**Exercise brief**
Render into Spanish the following sentence from the passage on convolution and the Fourier transform: "In turn, the convolution in frequency domain is equivalent to multiplication in spatial domain."

**Passage**
»»

Convolution and Fourier Transform
The convolution of two functions \(f(t)\) and \(h(t)\) is defined as
\[(f\star h)(t) = \int_{-\infty}^{\infty} f(\tau)h(t-\tau) d\tau\]The fourier transform of the convolution is
\[\begin{aligned} \mathfrak{J}\{(f \star h)(t)\} &= \int_{-\infty}^{\infty} (f\star h)(t) e^{-j2\pi\mu t} dt\\ &=\int_{-\infty}^{\infty} \left [ \int_{-\infty}^{\infty} f(\tau)h(t-\tau) d\tau\right ] e^{-j2\pi\mu t} dt\\ &=\int_{-\infty}^{\infty} f(\tau) \left [ \int_{-\infty}^{\infty} h(t-\tau) e^{-j2\pi\mu t} dt\right ] d\tau\\ &=\int_{-\infty}^{\infty} f(\tau) \left [ \int_{-\infty}^{\infty} h(t-\tau) e^{-j2\pi\mu (t-\tau)} e^{-j2\pi\mu \tau} dt\right ] d\tau\\ &=\int_{-\infty}^{\infty} f(\tau) \left [ \int_{-\infty}^{\infty} h(t-\tau) e^{-j2\pi\mu (t-\tau)} dt\right ] e^{-j2\pi\mu \tau} d\tau\\ &=\int_{-\infty}^{\infty} f(\tau) H(\mu) e^{-j2\pi\mu \tau} d\tau\\ &=H(\mu) \int_{-\infty}^{\infty} f(\tau) e^{-j2\pi\mu \tau} d\tau\\ &=H(\mu) F(\mu)\\ \end{aligned}\]If the domain of \(t\) is spatial domain, and the domain of \(\mu\) is frequency domain, then the convolution in spatial domain is equivalent to multiplication in frequency domain. In turn, the convolution in frequency domain is equivalent to multiplication in spatial domain.

««

(Collected data)
»»

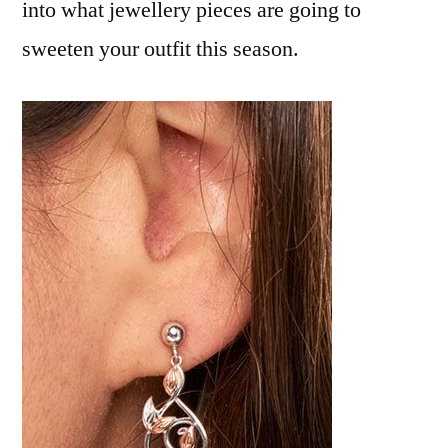
into what jewellery pieces are going to
sweeten your outfit this season.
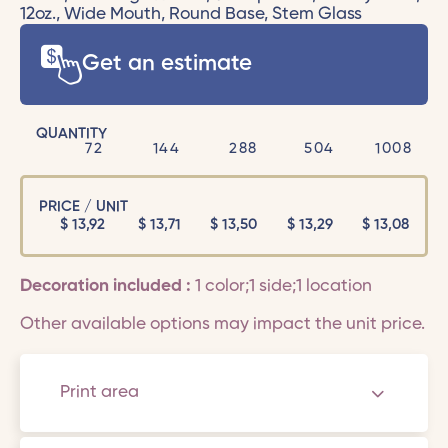
12oz., Wide Mouth, Round Base, Stem Glass
Get an estimate
QUANTITY
72
144
288
504
1008
PRICE / UNIT
$
13,92
$
13,71
$
13,50
$
13,29
$
13,08
Decoration included :
1 color;1 side;1 location
Other available options may impact the unit price.
Print area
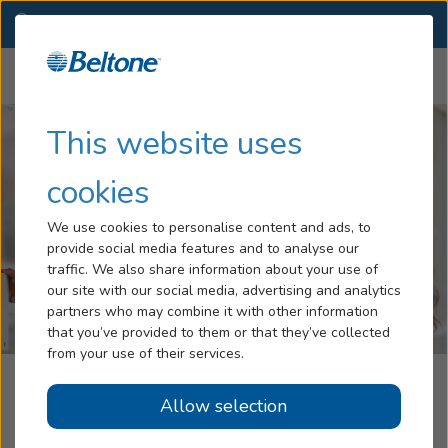
CA
(951) 618-3793
OTHER LOCATIONS
Menu
Hearing Loss
This website uses
Tinnitus
cookies
Services
We use cookies to personalise content and ads, to
provide social media features and to analyse our
Hearing Aids
traffic. We also share information about your use of
our site with our social media, advertising and analytics
Blog
partners who may combine it with other information
that you’ve provided to them or that they’ve collected
Help
from your use of their services.
Redlands Professional Hearing Aid
Allow selection
Book an Appointment
Center, A Part Of The Beltone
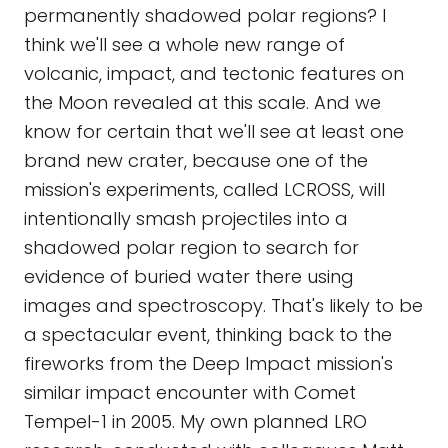
permanently shadowed polar regions? I
think we'll see a whole new range of
volcanic, impact, and tectonic features on
the Moon revealed at this scale. And we
know for certain that we'll see at least one
brand new crater, because one of the
mission's experiments, called LCROSS, will
intentionally smash projectiles into a
shadowed polar region to search for
evidence of buried water there using
images and spectroscopy. That's likely to be
a spectacular event, thinking back to the
fireworks from the Deep Impact mission's
similar impact encounter with Comet
Tempel-1 in 2005. My own planned LRO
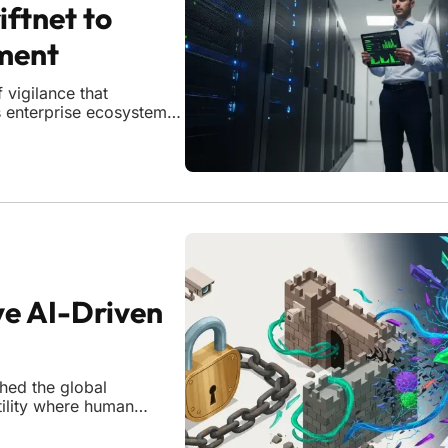
iftnet to
ment
vigilance that
as enterprise ecosystems
rs and opaque supply
 assessments to judge
ve AI-Driven
hed the global
tility where human
sful breach.
w adversaries operate,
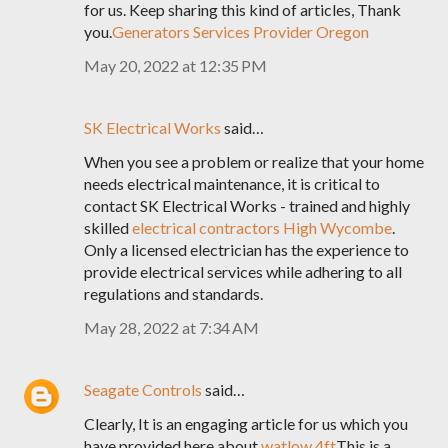
for us. Keep sharing this kind of articles, Thank
you.
Generators Services Provider Oregon
May 20, 2022 at 12:35 PM
SK Electrical Works
said…
When you see a problem or realize that your home
needs electrical maintenance, it is critical to
contact SK Electrical Works - trained and highly
skilled
electrical contractors High Wycombe
.
Only a licensed electrician has the experience to
provide electrical services while adhering to all
regulations and standards.
May 28, 2022 at 7:34 AM
Seagate Controls
said…
Clearly, It is an engaging article for us which you
have provided here about
watlow 4ft
This is a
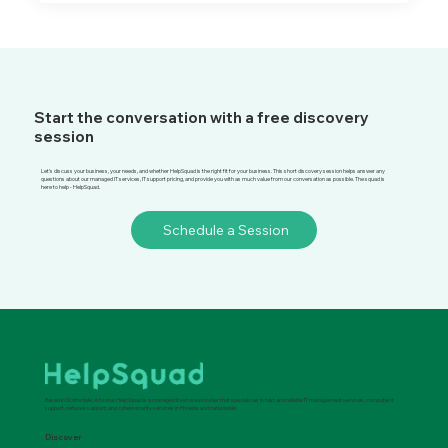
Start the conversation with a free discovery
session
Let's discuss your business, your needs, and whether HelpSquad is the right fit for your business. This short discovery session helps answer any
questions about our managed IT services, IT support pricing, and provide you with as much value from our conversation as possible. The squad is
here to help - HelpSquad.
Schedule a Session
Based in Scottsdale, Arizona, HelpSquad is a managed it service provider that specializes in fast and reliable IT management services, computer it
support, network support, and cybersecurity services in Phoenix and nationwide.
Discover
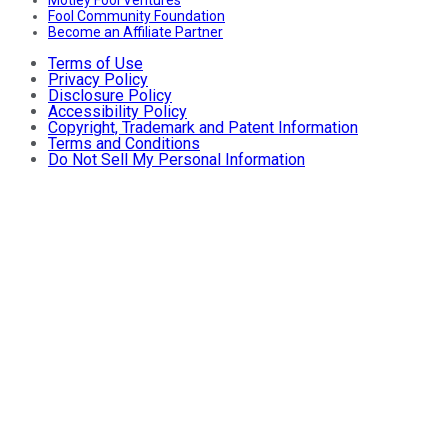
Fool Community Foundation
Become an Affiliate Partner
Terms of Use
Privacy Policy
Disclosure Policy
Accessibility Policy
Copyright, Trademark and Patent Information
Terms and Conditions
Do Not Sell My Personal Information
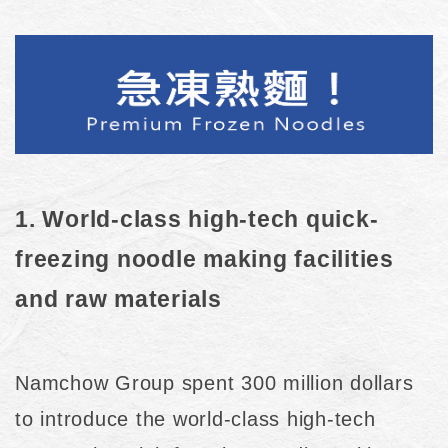
1. World-class high-tech quick-
freezing noodle making facilities
and raw materials
Namchow Group spent 300 million dollars
to introduce the world-class high-tech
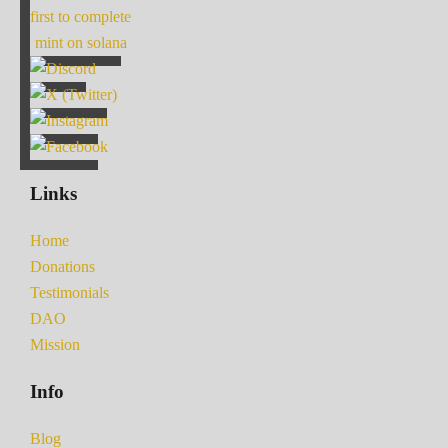
first to complete
mint on solana
Links
Home
Donations
Testimonials
DAO
Mission
Info
Blog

««

**Answer to this exercise**
A su vez, la convolución en el dominio de la frecuencia equivale a la multiplicación en el dominio espacial.